Tesla is not there yet.

On the other hand, this is an active attack against the technology.
Mirrors or any super-absorber (possibly vantablack or similar) would fuck up LIDAR. Which is a good reason for diversifying the Sensors.

On the other hand I can understand Tesla going "Humans use visible light only, in principle that has to be sufficient for a self driving car as well", because, in principle I agree. In practice... well, while this seems much more click-bait than an actual issue for a self-driving taxi, diversifying your Input chain makes a lot of sense in my book. On the other hand, if it would cost me 20k more down the road, and Cameras would reach the same safety, I'd be a bit pissed.

[–] octopus_ink@slrpnk.net 6 points 3 hours ago* (last edited 3 hours ago) (1 children)

On the other hand I can understand Tesla going “Humans use visible light only, in principle that has to be sufficient for a self driving car as well”, because, in principle I agree.

The whole idea is they should be safer than us at driving. It only takes fog (or a painted wall) to conclude that won't be achieved with cameras only.

On the other hand, if it would cost me 20k more down the road, and Cameras would reach the same safety,

You had a lot of hands in this paragraph. 😀

I'm exceptionally doubtful that the related costs were anywhere near this number, and it's inconceivable to me that cameras only could ever be as safe as having a variety of inputs.

Musk's ethos is clear, both in business and government. He will make whatever short term decisions his greed and the ketamine tell him to make, and fuck whatever happens down the road. Let's not work so hard to sanewash him like the media has Trump.

[–] TheYang@lemmy.world 0 points 2 hours ago* (last edited 2 hours ago)

The whole idea is they should be safer than us at driving. It only takes fog (or a painted wall) to conclude that won’t be achieved with cameras only.

Well, I do still think that cameras could reach "superhuman" levels of safety.
(very dense) Fog makes the cameras useless, A self driving car would have to slow way down / shut itself off. If they are part of a variety of inputs they drop out as well, reducing the available information. How would you handle that then? If that would have to drop out/slow down as much, ~~you gain nothing again~~ /e: my original interpretation is obviously wrong, you get the additional information whenever the environment permits.
And for the painted wall. Cameras should be able to detect that. It's just that Tesla presumably hasn't implemented defenses against active attacks yet.

You had a lot of hands in this paragraph. 😀
I like to keep spares on me.

I’m exceptionally doubtful that the related costs were anywhere near this number.

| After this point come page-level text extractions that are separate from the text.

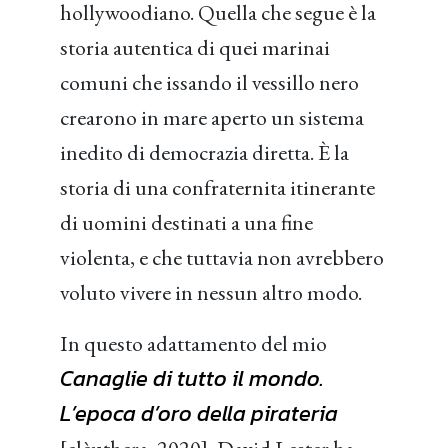
hollywoodiano. Quella che segue è la
storia autentica di quei marinai
comuni che issando il vessillo nero
crearono in mare aperto un sistema
inedito di democrazia diretta. È la
storia di una confraternita itinerante
di uomini destinati a una fine
violenta, e che tuttavia non avrebbero
voluto vivere in nessun altro modo.
In questo adattamento del mio
Canaglie di tutto il mondo.
L’epoca d’oro della pirateria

cost has been developing rapidly. Pretty sure several years ago (about when tesla first started announcing to be ready in a year or two) it was in the tens of thousands. But you're right, more current estimations seem to be more in the range of $500-2000 per unit, and 0-4 units per car.

it’s inconceivable to me that cameras only could ever be as safe as having a variety of inputs.
Well, diverse sensors always reduce the chance of confident misinterpretation.
But they also mean you can't "do one thing, and do it well", as now you have to do 2-4 things (camera, lidar, radar, sonar) well. If one were to get to the point where you have either one really good data-source, or four really shitty ones, it becomes conceivable to me.

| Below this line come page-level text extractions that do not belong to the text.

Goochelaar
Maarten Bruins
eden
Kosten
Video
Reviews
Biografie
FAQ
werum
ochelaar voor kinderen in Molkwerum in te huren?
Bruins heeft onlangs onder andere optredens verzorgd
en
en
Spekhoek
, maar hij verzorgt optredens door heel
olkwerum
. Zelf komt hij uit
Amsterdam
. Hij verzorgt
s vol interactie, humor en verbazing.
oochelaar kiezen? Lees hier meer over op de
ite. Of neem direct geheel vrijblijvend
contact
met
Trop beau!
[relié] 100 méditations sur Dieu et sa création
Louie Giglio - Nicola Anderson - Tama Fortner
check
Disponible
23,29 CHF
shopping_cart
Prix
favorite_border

From what I remember there is distressingly little oversight for allowing self-driving-cars on the road, as long as the Company is willing to be on the hook for accidents.

[–] atempuser23@lemmy.world 1 points 10 minutes ago

vantablack Lidar won't be effected by vantablack out side of a lab experiment. It picks up contamination very quickly and can't be effectively cleaned.